Entre viver e sobreviver um longo caminho os separa.
Entende-se por viver desejar viver. Um desejo de ser, apesar de tudo. Já sobreviver é opor uma resistência, qual seja, efetuar um trabalho para permanecer, apesar de todos os obstáculos. Nietzche dizia- “viver é reanimar qualquer coisa que quer morrer”.
Já eu acrescento: sobreviver é estar vivo nesse mundo e se manter vivo embora as circunstâncias sejam adversas. Quando o salário pago mal nos permite chegar ao meio do mês. E as contas extrapolam em muito nosso ganho.

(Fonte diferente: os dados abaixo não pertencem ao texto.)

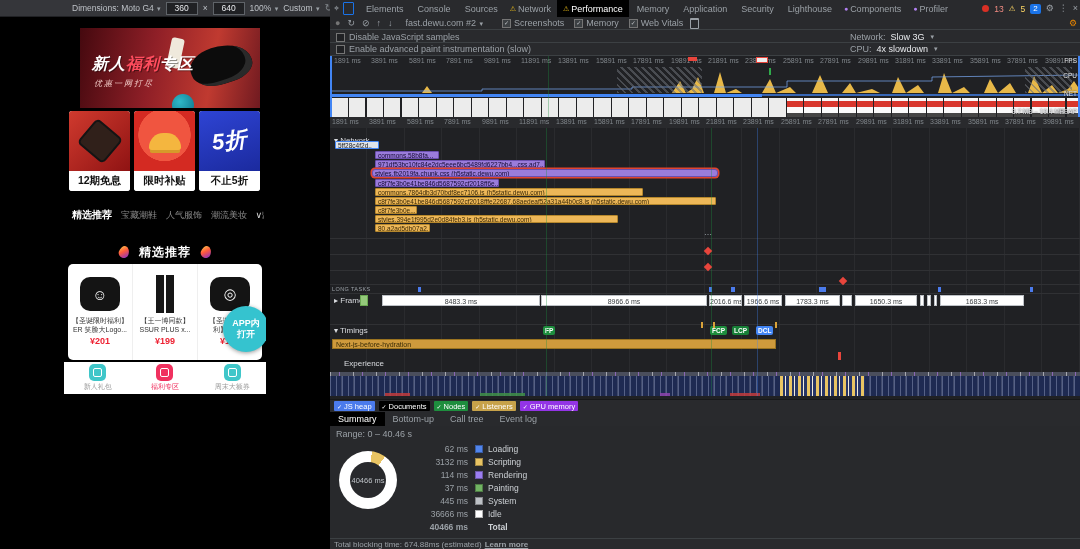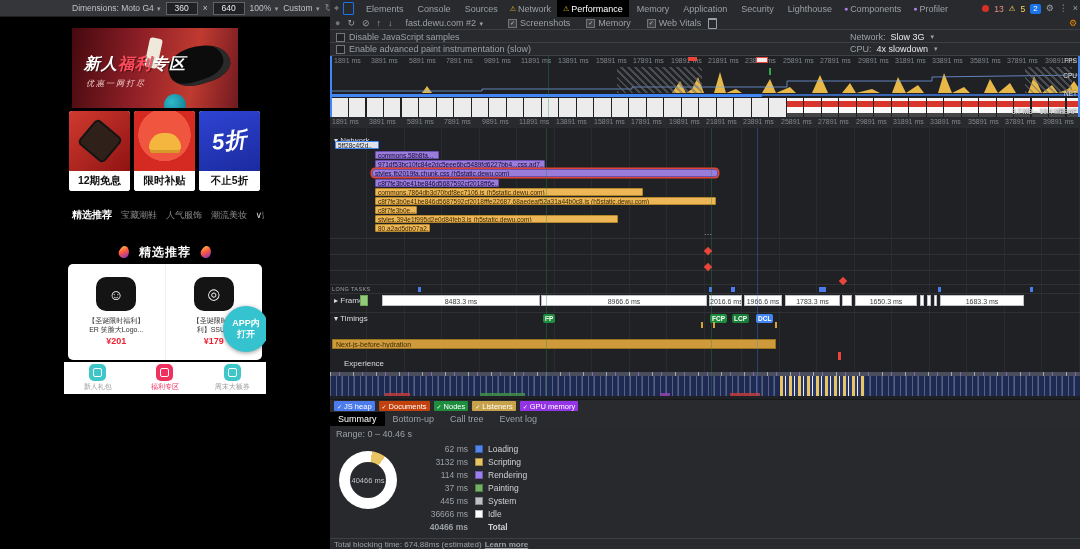--- a/index.html
+++ b/index.html
@@ -10,21 +10,21 @@
   .left-pane{position:absolute;left:0;top:0;width:330px;height:549px;background:#000;}
   .device-toolbar{position:absolute;left:0;top:0;width:330px;height:17px;background:#35363a;
     border-bottom:1px solid #202124;display:flex;align-items:center;gap:5px;box-sizing:border-box;
     padding-left:72px;color:#bdc1c6;font-size:8.5px;white-space:nowrap;}
   .dim-input{width:30px;height:11px;background:#202124;border:1px solid #5f6368;color:#e8eaed;
     font-size:8.5px;text-align:center;padding:0;font-family:"Liberation Sans",sans-serif;}
   .dd-arrow{font-size:7px;color:#9aa0a6;margin-left:1px;}
   .tb-icon{color:#80868b;font-size:10px;line-height:10px;}
   
   .viewport{position:absolute;left:64px;top:28px;width:202px;height:368px;background:#000;overflow:hidden;}
-  .banner{position:absolute;left:8px;top:0;width:166px;height:80px;
+  .banner{position:absolute;left:16px;top:0;width:180px;height:80px;
     background:linear-gradient(100deg,#45090f 0%,#8f1f27 40%,#c03a30 72%,#701a20 100%);overflow:hidden;}
   .banner-title{position:absolute;left:12px;top:26px;font-size:16px;font-weight:bold;font-style:italic;
     color:#fff;letter-spacing:1px;text-shadow:1px 1px 0 rgba(0,0,0,.4);}
   .banner-title .hl{color:#ff4d5e;}
   .banner-sub{position:absolute;left:14px;top:50px;font-size:8px;font-style:italic;color:#f3cdc9;letter-spacing:2px;}
   .shoe{position:absolute;right:8px;top:18px;width:62px;height:38px;background:#0c0c0c;
     border-radius:45% 60% 40% 50%;transform:rotate(-18deg);box-shadow:inset -6px -4px 0 #2a2a2a;}
   .bottle{position:absolute;right:78px;top:10px;width:13px;height:30px;background:#efe9dc;
     border-radius:3px;transform:rotate(12deg);}
   .banner-dot{position:absolute;left:92px;bottom:-8px;width:22px;height:22px;border-radius:50%;
@@ -228,20 +228,30 @@
           <div class="garment-box">
             <div class="garment" style="width: 40px; height: 34px; background: rgb(20, 20, 20); border-radius: 10px;">
               <span style="color: rgb(255, 255, 255); font-size: 15px;">☺</span>
             </div>
           </div>
           <div class="p-title">【圣诞限时福利】</div>
           <div class="p-title">ER 笑脸大Logo...</div>
           <div class="p-price">¥201</div>
         </div>
 
+        <div class="product">
+          <div class="garment-box">
+            <div class="garment" style="width: 18px; height: 38px; background: linear-gradient(90deg, rgb(22, 22, 22) 44%, rgb(250, 250, 250) 44%, rgb(250, 250, 250) 56%, rgb(22, 22, 22) 56%);">
+              <span style=""></span>
+            </div>
+          </div>
+          <div class="p-title">【王一博同款】</div>
+          <div class="p-title">SSUR PLUS x...</div>
+          <div class="p-price">¥199</div>
+        </div>
 
         <div class="product">
           <div class="garment-box">
             <div class="garment" style="width: 40px; height: 34px; background: rgb(20, 20, 20); border-radius: 10px;">
               <span style="color: rgb(238, 238, 238); font-size: 15px;">◎</span>
             </div>
           </div>
           <div class="p-title">【圣诞限时特</div>
           <div class="p-title">利】SSU...</div>
           <div class="p-price">¥179</div>
@@ -350,21 +360,21 @@
   <div class="dt-controls">
     <span class="ctl-icon" style="color:#757575;">●</span>
     <span class="ctl-icon">↻</span>
     <span class="ctl-icon">⊘</span>
     <span class="ctl-icon">↑</span>
     <span class="ctl-icon">↓</span>
     <span style="margin-left:6px;">
       <span>fast.dewu.com #2</span>
       <span class="dd-arrow">▾</span>
     </span>
-    <span style="display:flex;gap:16px;margin-left:18px;">
+    <span style="display:flex;gap:10px;margin-left:12px;">
 
         <span style="display:inline-flex;align-items:center;gap:3px;">
           <span class="chk">✓</span>
           <span>Screenshots</span>
         </span>
 
         <span style="display:inline-flex;align-items:center;gap:3px;">
           <span class="chk">✓</span>
           <span>Memory</span>
         </span>
@@ -480,21 +490,21 @@
         <span class="lt-tick" style="left: 700px; width: 3px;"></span>
       </div>
 
     <div class="abs" style="left:0;top:165px;width:750px;height:14px;border-top:1px solid #303134;">
       <span class="track-label abs" style="left:4px;top:2px;"><span>▸</span> <span>Frames</span></span>
       <span>
         
       <span class="frame-seg" style="left: 30px; width: 8px; background: rgb(148, 201, 123); border-color: rgb(106, 168, 82);"></span><span class="frame-seg" style="left: 52px; width: 158px;">8483.3 ms</span><span class="frame-seg" style="left: 211px; width: 166px;">8966.6 ms</span><span class="frame-seg" style="left: 379px; width: 33px;">2016.6 ms</span><span class="frame-seg" style="left: 414px; width: 38px;">1966.6 ms</span><span class="frame-seg" style="left: 455px; width: 55px;">1783.3 ms</span><span class="frame-seg" style="left: 512px; width: 10px;"></span><span class="frame-seg" style="left: 525px; width: 62px;">1650.3 ms</span><span class="frame-seg" style="left: 590px; width: 4px;"></span><span class="frame-seg" style="left: 597px; width: 4px;"></span><span class="frame-seg" style="left: 604px; width: 3px;"></span><span class="frame-seg" style="left: 610px; width: 84px;">1683.3 ms</span></span>
     </div>
 
-    <div class="abs" style="left:0;top:184px;width:750px;height:12px;border-top:1px solid #303134;">
+    <div class="abs" style="left:0;top:196px;width:750px;height:12px;border-top:1px solid #303134;">
       <span class="track-label abs" style="left:4px;top:1px;"><span>▾</span> <span>Timings</span></span>
       <span>
         
       <span class="timing-badge" style="left: 213px; background: rgb(30, 142, 62);">FP</span><span class="timing-badge" style="left: 380px; background: rgb(30, 142, 62);">FCP</span><span class="timing-badge" style="left: 402px; background: rgb(24, 128, 56);">LCP</span><span class="timing-badge" style="left: 426px; background: rgb(66, 133, 244);">DCL</span></span>
     </div>
 
     <div class="ytick" style="left:371px;top:194px;"></div>
     <div class="ytick" style="left:383px;top:194px;"></div>
     <div class="ytick" style="left:445px;top:194px;"></div>
 
@@ -520,21 +530,21 @@
     </div>
   </div>
 
   <div class="chips-row">
 
       <span class="chip" style="background: rgb(75, 123, 236);">
         <span class="c-chk">✓</span>
         <span>JS heap</span>
       </span>
 
-      <span class="chip" style="background: #c2410c;">
+      <span class="chip" style="background: #000000;">
         <span class="c-chk">✓</span>
         <span>Documents</span>
       </span>
 
       <span class="chip" style="background: rgb(30, 142, 62);">
         <span class="c-chk">✓</span>
         <span>Nodes</span>
       </span>
 
       <span class="chip" style="background: rgb(199, 162, 74);">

As diferenças sociais nos revoltam. Onde nas cidades pessoas dormem ao relento. Provocando dentro de mim um enorme desalento. E continuo a não entender o porquê de tantos porqueres. Por que razão as redes sociais escancaram suas portas a pessoas que se dizem influenciadores digitais se nem ao menos sabem digitar muito menos escrever. E só mostram traseiros empinados. Nádegas falsas recheadas de silicone de procedência questionável. E nada têm a acrescentar já que apenas falsidades ensejam em suas postagens que me cheiram a odor nauseabundo de esgoto pútrido e fedido.
Ele sim é um sobrevivente.
Eu o conheci em tempos recentes.
Era um dia quente como hoje nasceu. Quem olhasse o sol por certo teria de usar tapa olhos. Uma luz cegante decerto iria ofuscar-lhe a retina.
Trabalhar a luz do dia era uma temeridade.
Mas Pedro, era esse o seu nome, desempregado desde sempre. Batendo em portas fechadas. Por não ter formação adequada era via de regra recusado. E sempre alguém a ele dizia: “volte noutro dia”.
E ele voltava corajoso e estóico que sempre foi.
E mais uma vez Pedro não conseguia colocação. Por sorte sua família de muitas bocas havia ficado no distante Nordeste. A espera de um dia reencontrá-lo já com a vida feita. Bem empregado numa firma qualquer. Morando numa casa confortável. Não num barraco no alto de um morro onde tiros ecoavam na calada da noite. Deixando no seu rastro corpos sem vida resultado de uma vida desregrada a que estavam acostumados.
E avizinhava-se o final de ano. A proximidade do Natal fazia os olhos de Pedro encherem-se de lágrimas. E ele chorava a deixar uma enxurrada de águas salinas descerem pela sua face crispada de emoção.
O desalento tomava conta de Pedro.
Ainda bem jovem deixou sua cidadezinha natal em busca de melhores dias.
Só que em São Paulo encontrou desilusão.
Aquela cidade grande o recebeu como muitos oriundos do mesmo Nordeste. Pedro não veio num pau de arara e sim numa leva de nordestinos a procura de ocupação.
Uma semana se foi. Outras seguiram o mesmo caminho.
Nada de Pedro conseguir trabalho. Os tostões furados que trouxe lá de longe foram terminando. Pedro passava fome.
Acabou morando debaixo de um viaduto. Sua cama e sua casa se resumiam em um velho colchão surrado e uma lona que a ele servia de telhado quando chovia.
A vizinhança não era nada recomendável. Usuários de drogas o atormentavam durante a noite. De vez em quando, durante uma batida da polícia, Pedro era preso. E passava dias enjaulado como bandido que nunca foi.
E a vida daquele homem bom nunca passou daquilo que o presente a ele presenteou. Sem emprego. Sem ocupação definida Pedro passou a esmolar.
Naquela sexta-feira, no cair de uma tarde, quase fechando os olhos, meio de dezembro, deparei-me com ele à porta de uma loja.
Pedro me pareceu faminto. Olhos encovados por uma olheira profunda. Mãos estendidas ensejando piedade de todos nós.
Acabei parando um naco de minutos. Dei-lhe uma nota de vinte reais. Que ele agradeceu calorosamente com os olhos cheios d’água.
Foi quando me veio às idéias a palavra sobrevivente. Entre a vida que Pedro levava e viver dignamente existe uma fosso profundo. Um divisor de águas muito além desse mundo tão desigual.
Ele sim. Poderia dizer- não vivo. Sobrevivo.